**What is being asked:**
Find how many lines in the listing below include the word "KiCad". Give that number only.

(Source records Opens)

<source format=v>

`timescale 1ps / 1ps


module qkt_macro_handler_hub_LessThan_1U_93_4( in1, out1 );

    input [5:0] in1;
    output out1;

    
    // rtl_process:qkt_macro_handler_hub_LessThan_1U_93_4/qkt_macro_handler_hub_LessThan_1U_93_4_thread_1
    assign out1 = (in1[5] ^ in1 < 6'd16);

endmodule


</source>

(Source records Closes)
(Source records Opens)

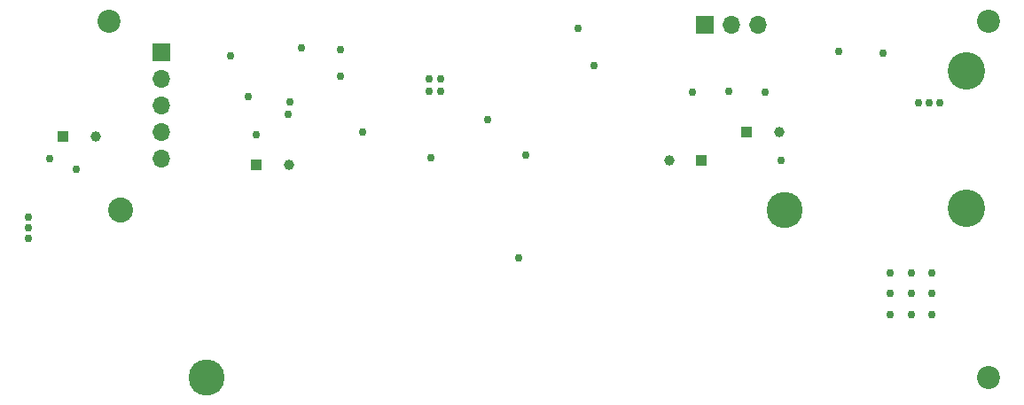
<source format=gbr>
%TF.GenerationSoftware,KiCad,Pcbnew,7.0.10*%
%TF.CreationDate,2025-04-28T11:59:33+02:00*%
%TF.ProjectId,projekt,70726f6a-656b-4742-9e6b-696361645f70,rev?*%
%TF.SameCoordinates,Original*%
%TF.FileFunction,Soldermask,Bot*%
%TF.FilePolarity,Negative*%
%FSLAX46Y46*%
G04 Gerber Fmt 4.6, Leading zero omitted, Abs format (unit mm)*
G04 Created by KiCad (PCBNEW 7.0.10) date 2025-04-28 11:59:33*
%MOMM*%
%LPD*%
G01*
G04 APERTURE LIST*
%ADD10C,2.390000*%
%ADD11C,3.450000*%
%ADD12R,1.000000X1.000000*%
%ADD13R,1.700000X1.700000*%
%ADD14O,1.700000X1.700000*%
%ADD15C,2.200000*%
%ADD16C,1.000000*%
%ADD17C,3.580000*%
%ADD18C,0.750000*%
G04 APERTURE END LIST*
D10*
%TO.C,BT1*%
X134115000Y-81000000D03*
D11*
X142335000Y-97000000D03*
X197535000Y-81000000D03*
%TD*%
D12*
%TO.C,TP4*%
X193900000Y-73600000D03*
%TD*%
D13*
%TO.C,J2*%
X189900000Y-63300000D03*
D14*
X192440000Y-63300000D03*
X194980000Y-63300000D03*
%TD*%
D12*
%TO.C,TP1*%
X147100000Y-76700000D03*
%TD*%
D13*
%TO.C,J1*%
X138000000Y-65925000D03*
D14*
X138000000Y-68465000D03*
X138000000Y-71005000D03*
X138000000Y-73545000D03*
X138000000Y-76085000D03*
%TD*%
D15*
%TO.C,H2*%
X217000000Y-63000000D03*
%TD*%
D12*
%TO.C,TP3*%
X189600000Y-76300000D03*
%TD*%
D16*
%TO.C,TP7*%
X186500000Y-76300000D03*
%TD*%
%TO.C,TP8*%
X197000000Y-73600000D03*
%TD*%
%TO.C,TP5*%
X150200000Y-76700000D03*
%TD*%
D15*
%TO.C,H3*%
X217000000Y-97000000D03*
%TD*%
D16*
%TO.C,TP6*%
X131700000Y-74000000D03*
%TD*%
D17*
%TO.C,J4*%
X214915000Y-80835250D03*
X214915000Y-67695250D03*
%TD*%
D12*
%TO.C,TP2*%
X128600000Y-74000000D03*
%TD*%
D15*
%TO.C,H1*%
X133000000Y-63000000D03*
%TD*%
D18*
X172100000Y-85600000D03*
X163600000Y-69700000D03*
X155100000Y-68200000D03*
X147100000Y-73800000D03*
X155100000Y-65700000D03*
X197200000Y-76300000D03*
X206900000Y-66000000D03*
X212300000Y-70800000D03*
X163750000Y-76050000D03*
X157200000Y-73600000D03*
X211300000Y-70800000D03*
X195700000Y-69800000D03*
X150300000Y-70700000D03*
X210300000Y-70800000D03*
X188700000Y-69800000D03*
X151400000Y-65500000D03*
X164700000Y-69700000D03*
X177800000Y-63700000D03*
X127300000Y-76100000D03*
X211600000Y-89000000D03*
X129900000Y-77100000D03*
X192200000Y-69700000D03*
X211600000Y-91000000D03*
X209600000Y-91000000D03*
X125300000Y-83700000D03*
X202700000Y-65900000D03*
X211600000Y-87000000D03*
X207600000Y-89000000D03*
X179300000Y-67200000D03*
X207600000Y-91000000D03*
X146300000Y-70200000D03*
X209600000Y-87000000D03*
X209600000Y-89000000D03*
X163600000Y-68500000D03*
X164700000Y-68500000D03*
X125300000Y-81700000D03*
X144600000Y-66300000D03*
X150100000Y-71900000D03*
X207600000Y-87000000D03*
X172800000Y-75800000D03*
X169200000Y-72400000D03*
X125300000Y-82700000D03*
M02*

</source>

(Source records Closes)

**Result of the exercise:**
2